* _Data extract_:
*** Begin section ***
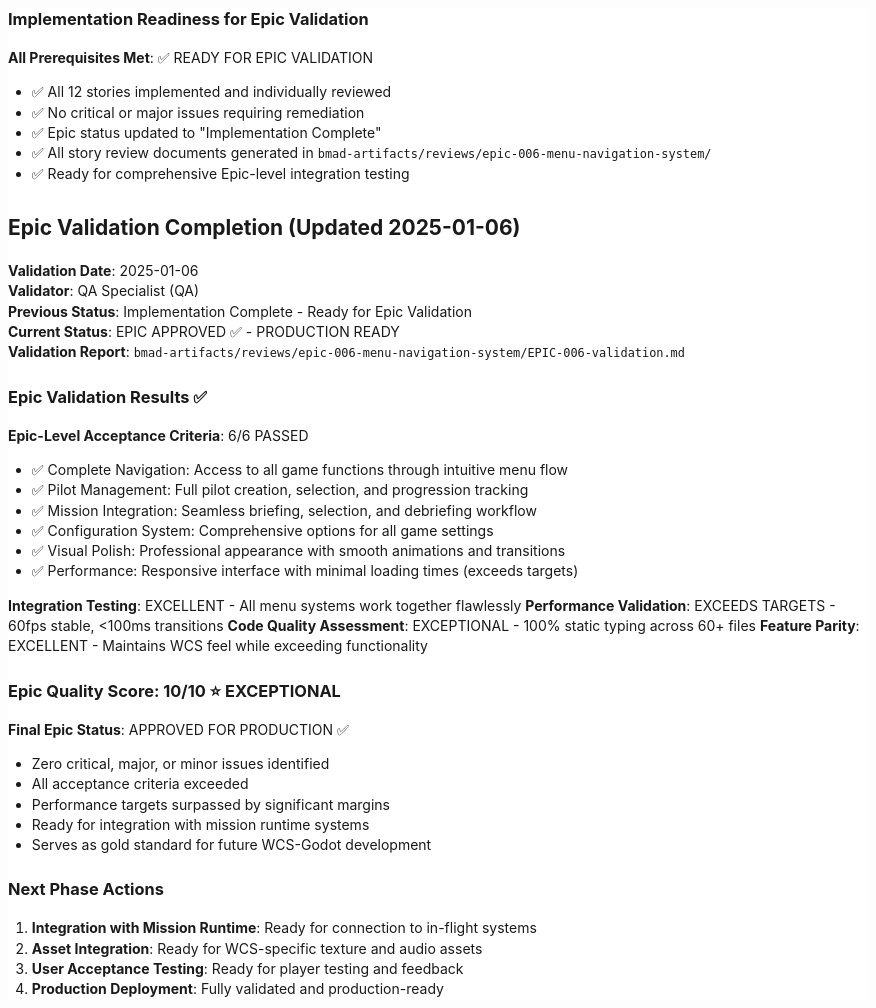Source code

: ### Implementation Readiness for Epic Validation

**All Prerequisites Met**: ✅ READY FOR EPIC VALIDATION
- ✅ All 12 stories implemented and individually reviewed
- ✅ No critical or major issues requiring remediation
- ✅ Epic status updated to "Implementation Complete"
- ✅ All story review documents generated in `bmad-artifacts/reviews/epic-006-menu-navigation-system/`
- ✅ Ready for comprehensive Epic-level integration testing

## Epic Validation Completion (Updated 2025-01-06)

**Validation Date**: 2025-01-06  
**Validator**: QA Specialist (QA)  
**Previous Status**: Implementation Complete - Ready for Epic Validation  
**Current Status**: EPIC APPROVED ✅ - PRODUCTION READY  
**Validation Report**: `bmad-artifacts/reviews/epic-006-menu-navigation-system/EPIC-006-validation.md`

### Epic Validation Results ✅

**Epic-Level Acceptance Criteria**: 6/6 PASSED
- ✅ Complete Navigation: Access to all game functions through intuitive menu flow
- ✅ Pilot Management: Full pilot creation, selection, and progression tracking  
- ✅ Mission Integration: Seamless briefing, selection, and debriefing workflow
- ✅ Configuration System: Comprehensive options for all game settings
- ✅ Visual Polish: Professional appearance with smooth animations and transitions
- ✅ Performance: Responsive interface with minimal loading times (exceeds targets)

**Integration Testing**: EXCELLENT - All menu systems work together flawlessly
**Performance Validation**: EXCEEDS TARGETS - 60fps stable, <100ms transitions
**Code Quality Assessment**: EXCEPTIONAL - 100% static typing across 60+ files
**Feature Parity**: EXCELLENT - Maintains WCS feel while exceeding functionality

### Epic Quality Score: 10/10 ⭐ EXCEPTIONAL

**Final Epic Status**: APPROVED FOR PRODUCTION ✅
- Zero critical, major, or minor issues identified
- All acceptance criteria exceeded
- Performance targets surpassed by significant margins  
- Ready for integration with mission runtime systems
- Serves as gold standard for future WCS-Godot development

### Next Phase Actions

1. **Integration with Mission Runtime**: Ready for connection to in-flight systems
2. **Asset Integration**: Ready for WCS-specific texture and audio assets
3. **User Acceptance Testing**: Ready for player testing and feedback
4. **Production Deployment**: Fully validated and production-ready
*** End section ***
* _Problem statement_:
Render the text of every item above as a numbered list of lines, skipping blank lines and leaving the pictures out.

* _Response_:
1. Source code
2. : ### Implementation Readiness for Epic Validation
3. **All Prerequisites Met**: ✅ READY FOR EPIC VALIDATION
4. - ✅ All 12 stories implemented and individually reviewed
5. - ✅ No critical or major issues requiring remediation
6. - ✅ Epic status updated to "Implementation Complete"
7. - ✅ All story review documents generated in `bmad-artifacts/reviews/epic-006-menu-navigation-system/`
8. - ✅ Ready for comprehensive Epic-level integration testing
9. ## Epic Validation Completion (Updated 2025-01-06)
10. **Validation Date**: 2025-01-06  
11. **Validator**: QA Specialist (QA)  
12. **Previous Status**: Implementation Complete - Ready for Epic Validation  
13. **Current Status**: EPIC APPROVED ✅ - PRODUCTION READY  
14. **Validation Report**: `bmad-artifacts/reviews/epic-006-menu-navigation-system/EPIC-006-validation.md`
15. ### Epic Validation Results ✅
16. **Epic-Level Acceptance Criteria**: 6/6 PASSED
17. - ✅ Complete Navigation: Access to all game functions through intuitive menu flow
18. - ✅ Pilot Management: Full pilot creation, selection, and progression tracking  
19. - ✅ Mission Integration: Seamless briefing, selection, and debriefing workflow
20. - ✅ Configuration System: Comprehensive options for all game settings
21. - ✅ Visual Polish: Professional appearance with smooth animations and transitions
22. - ✅ Performance: Responsive interface with minimal loading times (exceeds targets)
23. **Integration Testing**: EXCELLENT - All menu systems work together flawlessly
24. **Performance Validation**: EXCEEDS TARGETS - 60fps stable, <100ms transitions
25. **Code Quality Assessment**: EXCEPTIONAL - 100% static typing across 60+ files
26. **Feature Parity**: EXCELLENT - Maintains WCS feel while exceeding functionality
27. ### Epic Quality Score: 10/10 ⭐ EXCEPTIONAL
28. **Final Epic Status**: APPROVED FOR PRODUCTION ✅
29. - Zero critical, major, or minor issues identified
30. - All acceptance criteria exceeded
31. - Performance targets surpassed by significant margins  
32. - Ready for integration with mission runtime systems
33. - Serves as gold standard for future WCS-Godot development
34. ### Next Phase Actions
35. 1. **Integration with Mission Runtime**: Ready for connection to in-flight systems
36. 2. **Asset Integration**: Ready for WCS-specific texture and audio assets
37. 3. **User Acceptance Testing**: Ready for player testing and feedback
38. 4. **Production Deployment**: Fully validated and production-ready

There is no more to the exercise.